[INFORMATION SHOWN]

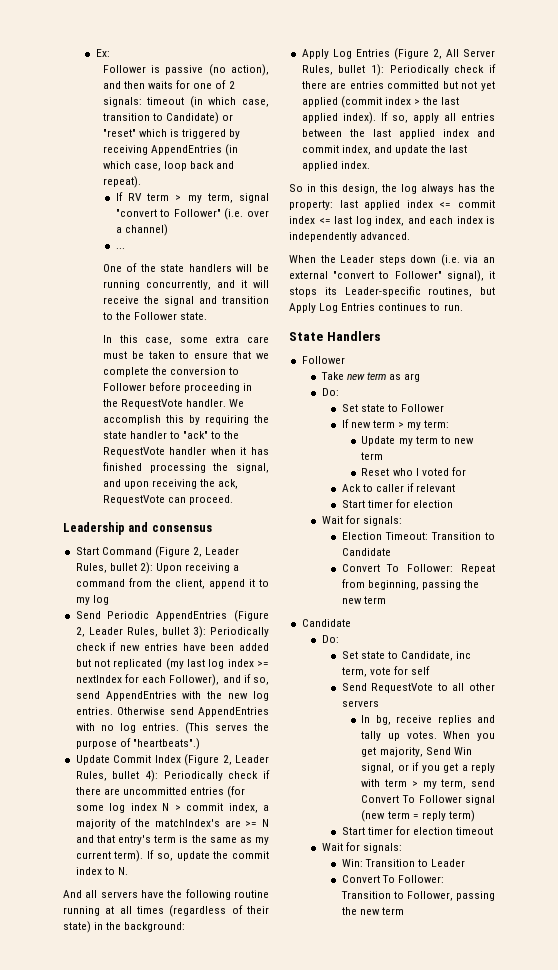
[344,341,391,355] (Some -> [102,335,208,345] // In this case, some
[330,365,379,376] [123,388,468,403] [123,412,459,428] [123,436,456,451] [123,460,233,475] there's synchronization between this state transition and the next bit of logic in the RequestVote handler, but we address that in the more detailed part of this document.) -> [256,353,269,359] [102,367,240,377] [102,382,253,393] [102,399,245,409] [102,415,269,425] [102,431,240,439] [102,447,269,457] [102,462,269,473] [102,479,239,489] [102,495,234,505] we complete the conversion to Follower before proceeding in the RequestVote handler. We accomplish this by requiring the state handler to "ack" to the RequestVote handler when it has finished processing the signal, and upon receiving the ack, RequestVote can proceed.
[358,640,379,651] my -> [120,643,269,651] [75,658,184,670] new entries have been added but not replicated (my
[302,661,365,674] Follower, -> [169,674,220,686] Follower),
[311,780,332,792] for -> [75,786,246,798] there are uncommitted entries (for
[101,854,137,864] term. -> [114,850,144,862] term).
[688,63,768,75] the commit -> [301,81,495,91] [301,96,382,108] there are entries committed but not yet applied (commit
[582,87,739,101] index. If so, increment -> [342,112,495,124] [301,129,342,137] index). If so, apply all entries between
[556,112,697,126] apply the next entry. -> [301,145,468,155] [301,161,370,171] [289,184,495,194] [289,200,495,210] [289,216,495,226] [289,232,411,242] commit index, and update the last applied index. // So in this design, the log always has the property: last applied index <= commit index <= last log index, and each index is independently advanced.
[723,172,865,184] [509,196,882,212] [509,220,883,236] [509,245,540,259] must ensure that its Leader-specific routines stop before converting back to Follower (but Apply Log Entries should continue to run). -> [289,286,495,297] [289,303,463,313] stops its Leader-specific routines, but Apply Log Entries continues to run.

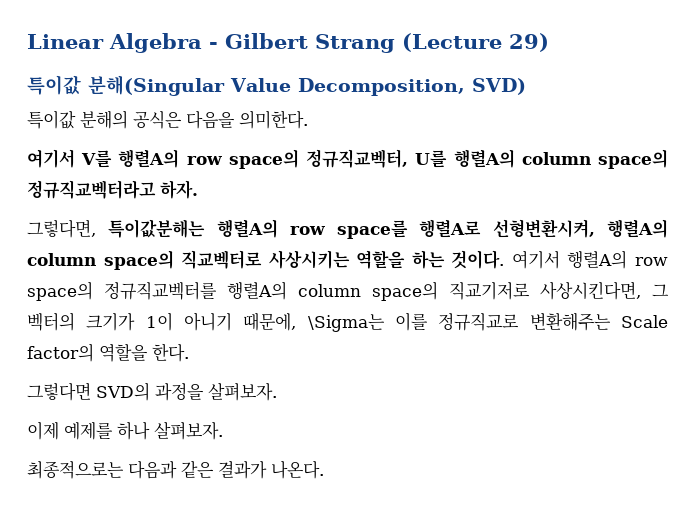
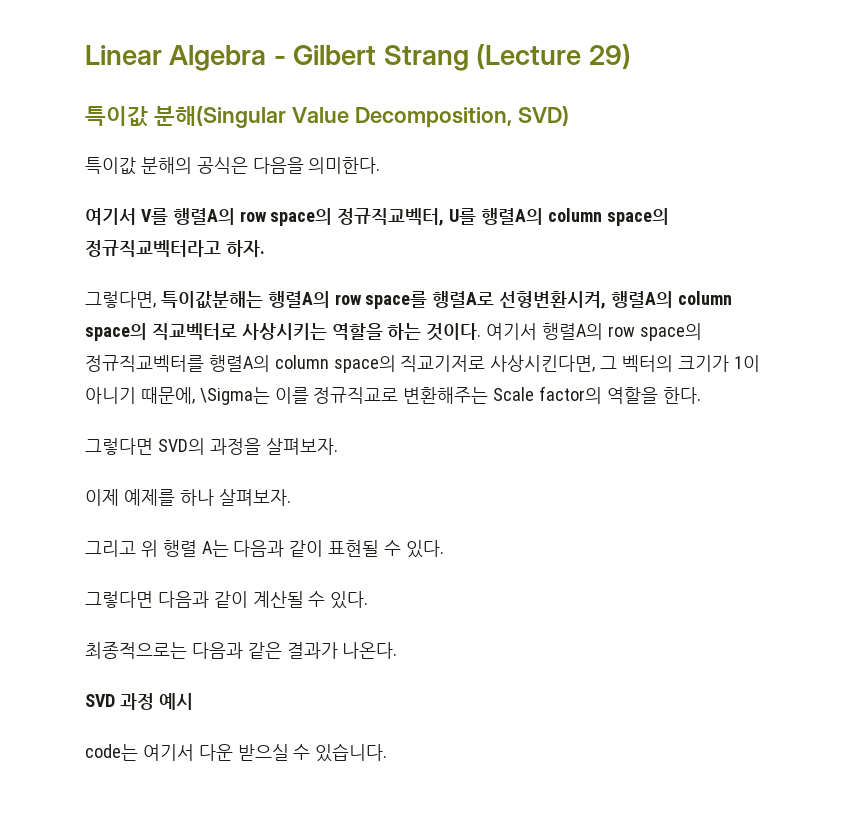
(223, 430) none -> [85,540,444,558] [85,591,369,609] // 그리고 위 행렬 A는 다음과 같이 표현될 수 있다. // 그렇다면 다음과 같이 계산될 수 있다.
(324, 469) none -> [85,693,193,710] [85,743,388,762] // SVD 과정 예시 // code는 여기서 다운 받으실 수 있습니다.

[/INFORMATION SHOWN]

_EXERCISE PROMPT:_ Reproduce every record above exactly as given, excluding pictures from the result.

_WORKED SOLUTION:_
[344,341,391,355] (Some -> [102,335,208,345] // In this case, some
[330,365,379,376] [123,388,468,403] [123,412,459,428] [123,436,456,451] [123,460,233,475] there's synchronization between this state transition and the next bit of logic in the RequestVote handler, but we address that in the more detailed part of this document.) -> [256,353,269,359] [102,367,240,377] [102,382,253,393] [102,399,245,409] [102,415,269,425] [102,431,240,439] [102,447,269,457] [102,462,269,473] [102,479,239,489] [102,495,234,505] we complete the conversion to Follower before proceeding in the RequestVote handler. We accomplish this by requiring the state handler to "ack" to the RequestVote handler when it has finished processing the signal, and upon receiving the ack, RequestVote can proceed.
[358,640,379,651] my -> [120,643,269,651] [75,658,184,670] new entries have been added but not replicated (my
[302,661,365,674] Follower, -> [169,674,220,686] Follower),
[311,780,332,792] for -> [75,786,246,798] there are uncommitted entries (for
[101,854,137,864] term. -> [114,850,144,862] term).
[688,63,768,75] the commit -> [301,81,495,91] [301,96,382,108] there are entries committed but not yet applied (commit
[582,87,739,101] index. If so, increment -> [342,112,495,124] [301,129,342,137] index). If so, apply all entries between
[556,112,697,126] apply the next entry. -> [301,145,468,155] [301,161,370,171] [289,184,495,194] [289,200,495,210] [289,216,495,226] [289,232,411,242] commit index, and update the last applied index. // So in this design, the log always has the property: last applied index <= commit index <= last log index, and each index is independently advanced.
[723,172,865,184] [509,196,882,212] [509,220,883,236] [509,245,540,259] must ensure that its Leader-specific routines stop before converting back to Follower (but Apply Log Entries should continue to run). -> [289,286,495,297] [289,303,463,313] stops its Leader-specific routines, but Apply Log Entries continues to run.

(223, 430) none -> [85,540,444,558] [85,591,369,609] // 그리고 위 행렬 A는 다음과 같이 표현될 수 있다. // 그렇다면 다음과 같이 계산될 수 있다.
(324, 469) none -> [85,693,193,710] [85,743,388,762] // SVD 과정 예시 // code는 여기서 다운 받으실 수 있습니다.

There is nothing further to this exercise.